*** Begin section ***
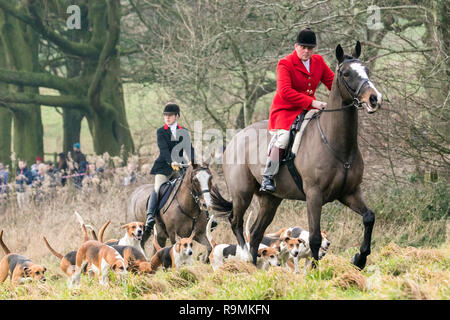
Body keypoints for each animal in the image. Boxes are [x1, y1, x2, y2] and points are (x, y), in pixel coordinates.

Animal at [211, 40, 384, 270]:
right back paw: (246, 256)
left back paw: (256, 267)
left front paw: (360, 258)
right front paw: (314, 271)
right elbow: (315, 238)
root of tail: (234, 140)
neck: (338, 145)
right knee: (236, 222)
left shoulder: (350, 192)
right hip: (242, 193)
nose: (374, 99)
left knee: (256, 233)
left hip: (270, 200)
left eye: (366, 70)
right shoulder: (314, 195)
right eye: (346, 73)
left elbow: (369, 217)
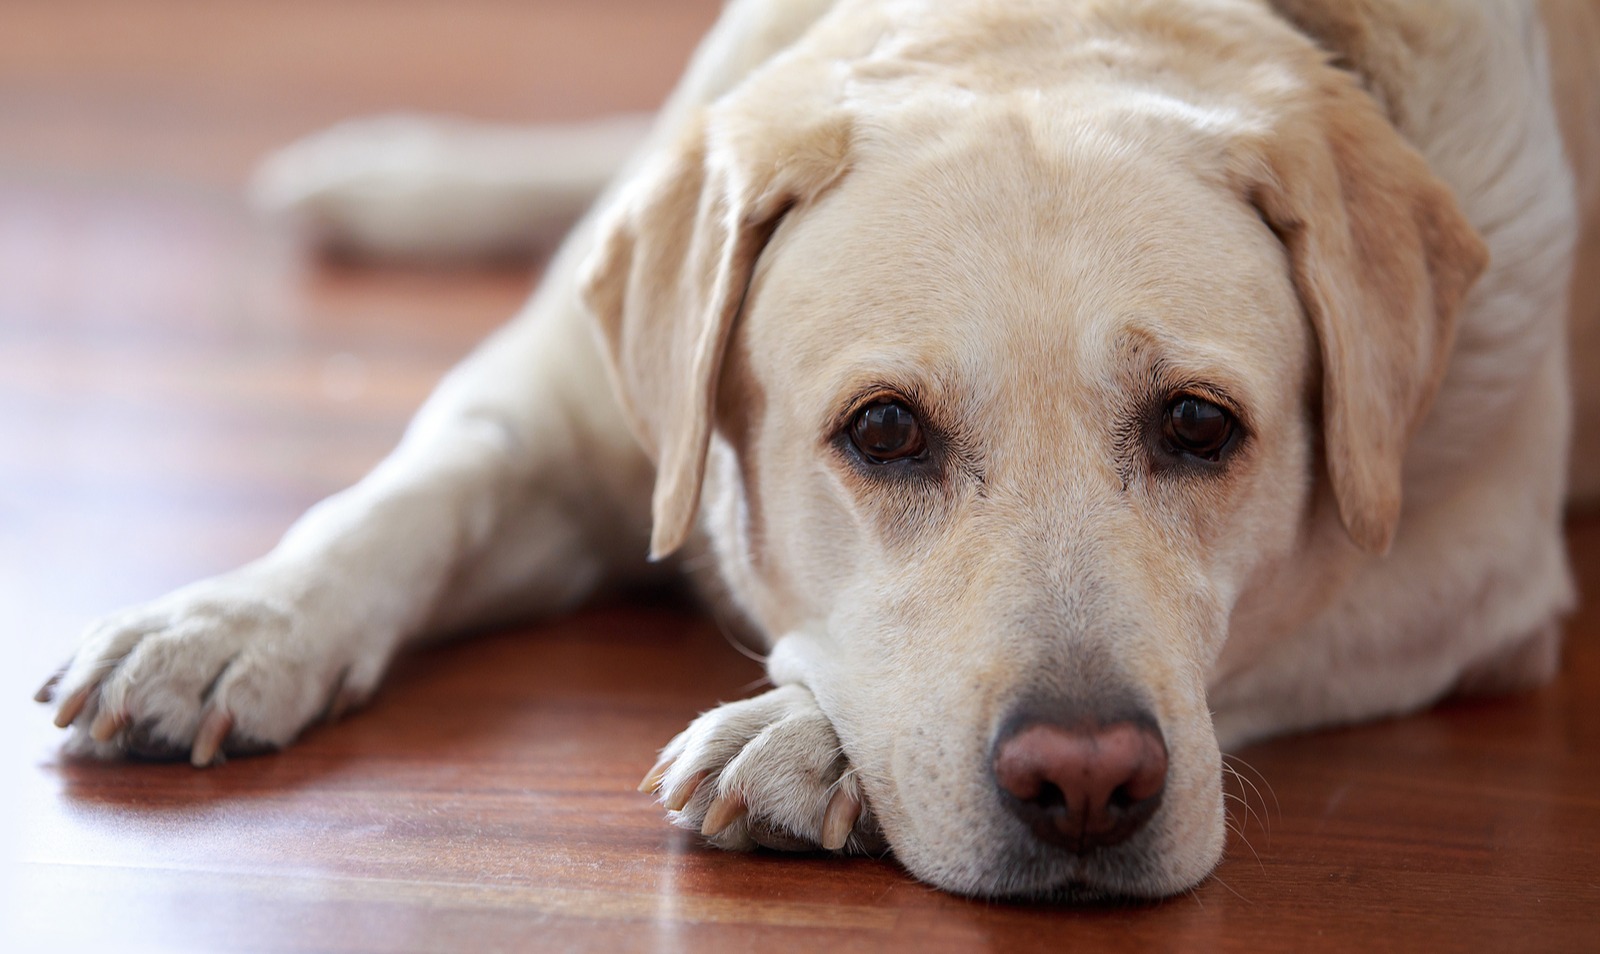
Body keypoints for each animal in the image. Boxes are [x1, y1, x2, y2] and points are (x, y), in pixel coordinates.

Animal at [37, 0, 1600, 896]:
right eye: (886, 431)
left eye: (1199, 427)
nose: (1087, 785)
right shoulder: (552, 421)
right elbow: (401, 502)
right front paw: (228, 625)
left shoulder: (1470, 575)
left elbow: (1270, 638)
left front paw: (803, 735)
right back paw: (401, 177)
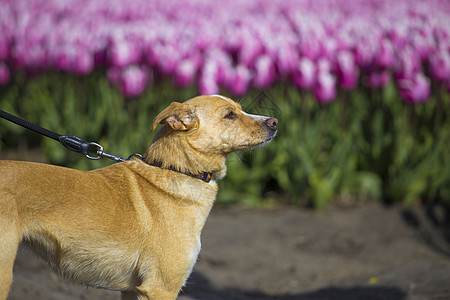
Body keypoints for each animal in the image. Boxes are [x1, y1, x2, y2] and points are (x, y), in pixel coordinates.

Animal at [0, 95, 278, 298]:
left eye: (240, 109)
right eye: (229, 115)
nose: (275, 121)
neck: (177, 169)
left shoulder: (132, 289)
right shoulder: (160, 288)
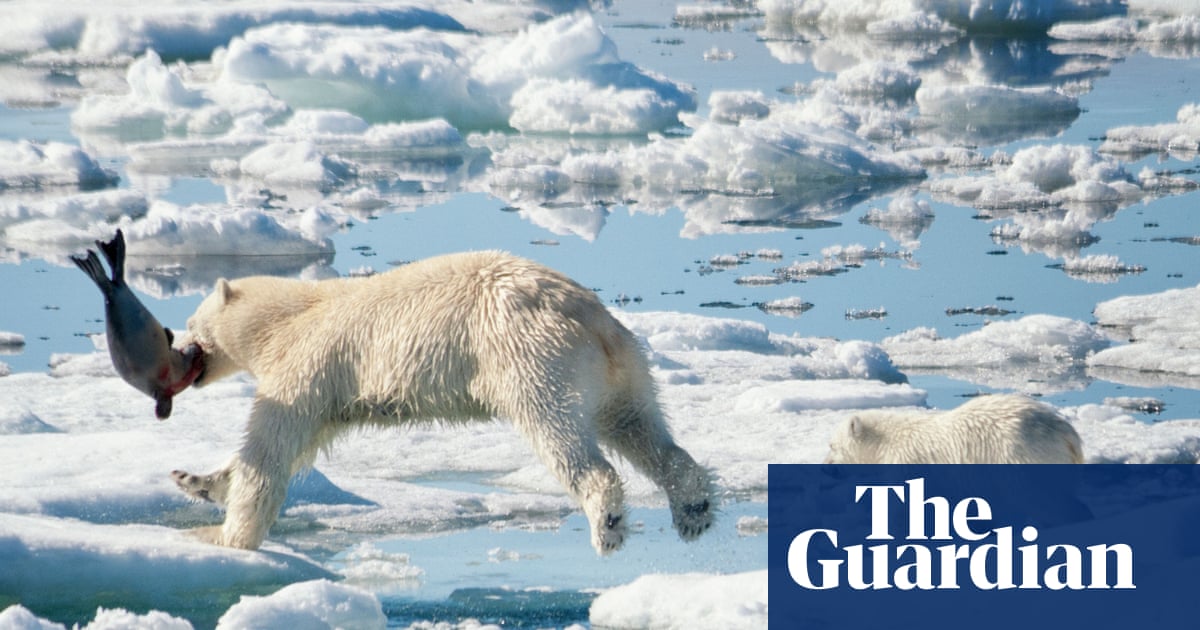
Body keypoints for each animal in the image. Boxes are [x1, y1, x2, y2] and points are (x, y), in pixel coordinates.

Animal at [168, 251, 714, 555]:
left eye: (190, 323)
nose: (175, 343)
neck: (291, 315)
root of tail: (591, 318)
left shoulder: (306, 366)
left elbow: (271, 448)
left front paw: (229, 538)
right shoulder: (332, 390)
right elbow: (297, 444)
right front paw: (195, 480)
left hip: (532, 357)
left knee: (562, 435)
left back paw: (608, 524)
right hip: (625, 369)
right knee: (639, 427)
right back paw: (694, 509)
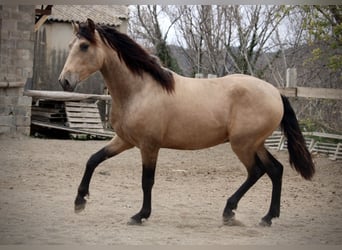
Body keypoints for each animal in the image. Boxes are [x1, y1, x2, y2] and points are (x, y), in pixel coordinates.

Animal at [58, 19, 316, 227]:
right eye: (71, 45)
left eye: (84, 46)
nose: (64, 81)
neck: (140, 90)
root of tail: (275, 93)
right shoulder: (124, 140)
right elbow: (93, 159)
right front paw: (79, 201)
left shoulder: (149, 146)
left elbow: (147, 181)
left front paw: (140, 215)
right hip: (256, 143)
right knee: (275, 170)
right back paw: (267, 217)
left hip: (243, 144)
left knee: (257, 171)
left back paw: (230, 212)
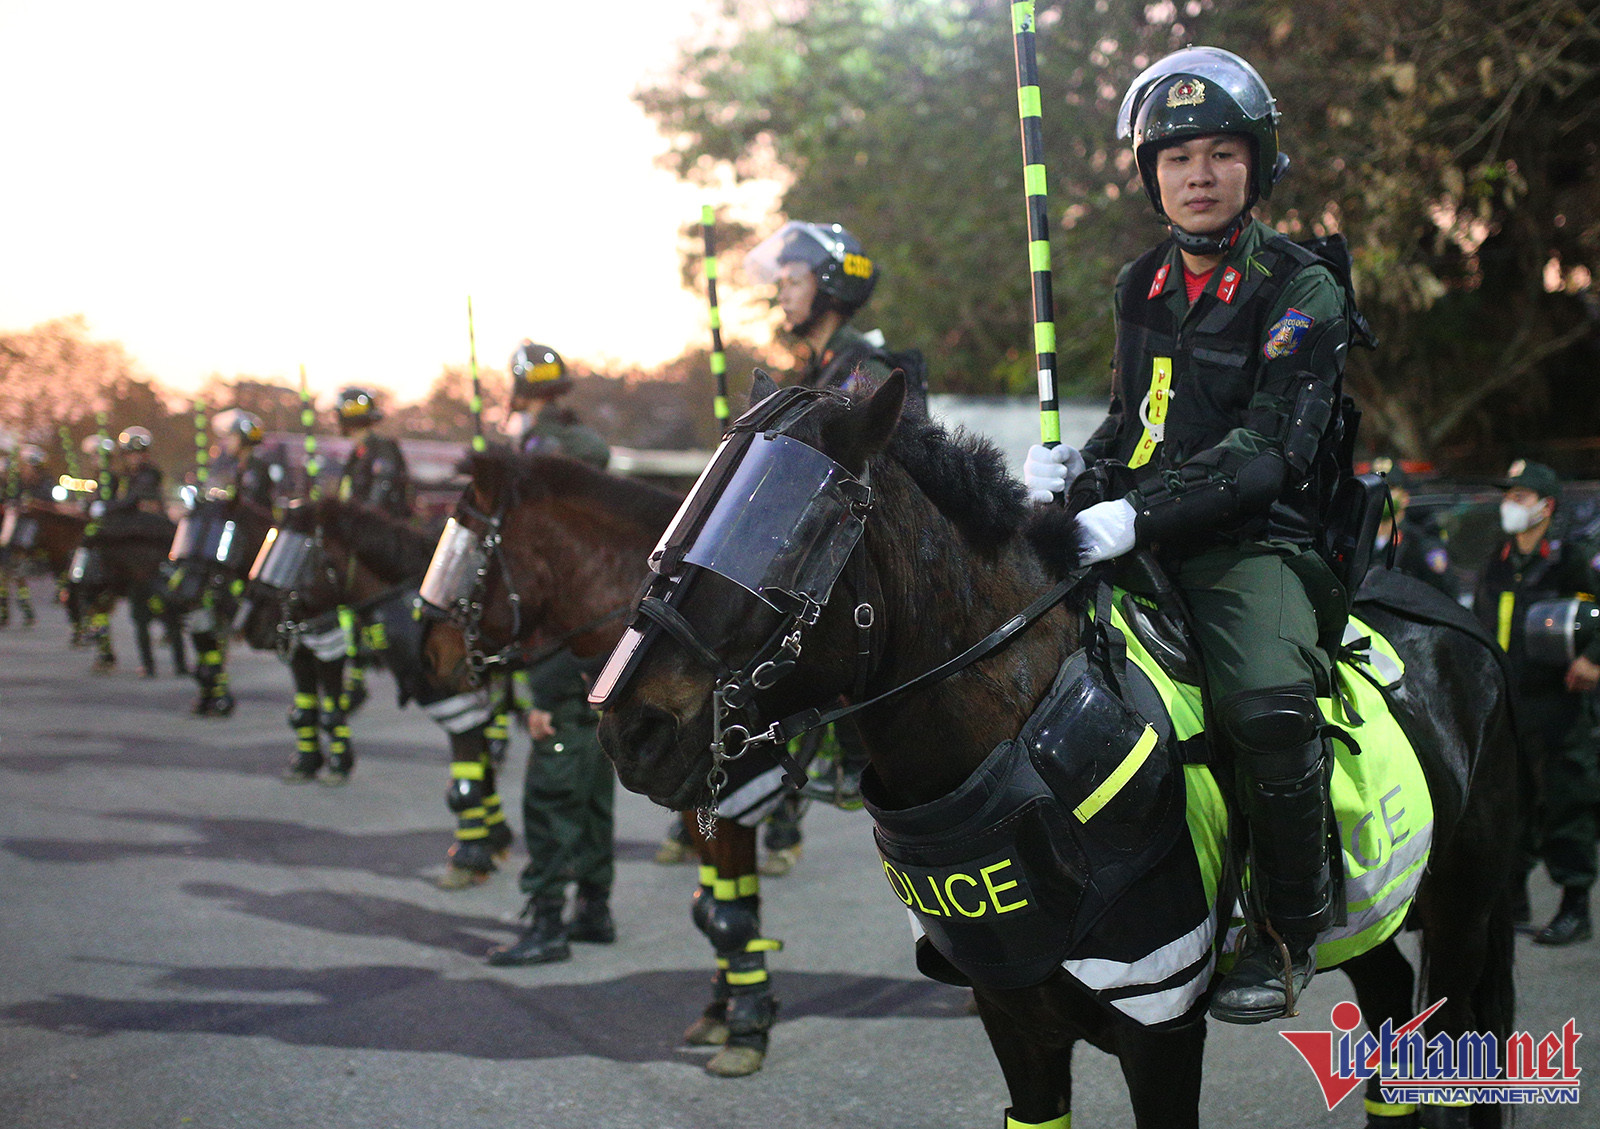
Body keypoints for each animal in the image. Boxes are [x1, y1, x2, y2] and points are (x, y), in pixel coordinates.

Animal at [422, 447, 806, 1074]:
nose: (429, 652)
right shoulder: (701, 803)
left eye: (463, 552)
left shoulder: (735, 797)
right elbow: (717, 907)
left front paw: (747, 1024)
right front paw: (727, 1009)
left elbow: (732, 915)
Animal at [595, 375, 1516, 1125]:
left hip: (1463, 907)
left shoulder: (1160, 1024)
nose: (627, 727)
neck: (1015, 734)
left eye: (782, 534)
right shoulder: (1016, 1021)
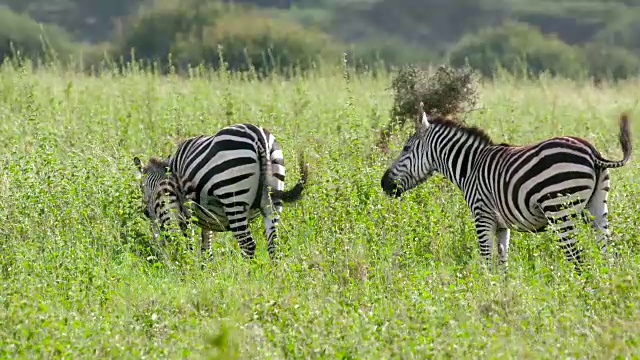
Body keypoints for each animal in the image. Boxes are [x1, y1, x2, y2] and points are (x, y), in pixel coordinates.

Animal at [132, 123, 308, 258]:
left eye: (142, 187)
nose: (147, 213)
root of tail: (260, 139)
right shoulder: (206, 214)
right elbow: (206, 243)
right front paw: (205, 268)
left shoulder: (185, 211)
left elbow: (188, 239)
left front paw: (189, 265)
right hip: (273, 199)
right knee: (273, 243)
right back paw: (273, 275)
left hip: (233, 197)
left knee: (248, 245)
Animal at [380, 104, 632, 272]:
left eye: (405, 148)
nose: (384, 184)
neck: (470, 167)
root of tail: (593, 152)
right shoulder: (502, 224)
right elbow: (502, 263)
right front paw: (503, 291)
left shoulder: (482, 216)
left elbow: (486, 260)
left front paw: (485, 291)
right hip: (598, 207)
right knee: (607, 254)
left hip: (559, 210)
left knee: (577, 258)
*** End section ***
Task requirements | Return exactly the lines above from the line that has "neck: (140, 90)" through the line that has "right knee: (275, 170)", inclusive, and nothing else.

Exercise response |
neck: (140, 90)
root of tail: (275, 93)
right shoulder: (124, 140)
right elbow: (93, 159)
right front paw: (79, 201)
left shoulder: (149, 146)
left elbow: (147, 181)
left front paw: (140, 215)
right hip: (256, 143)
right knee: (275, 170)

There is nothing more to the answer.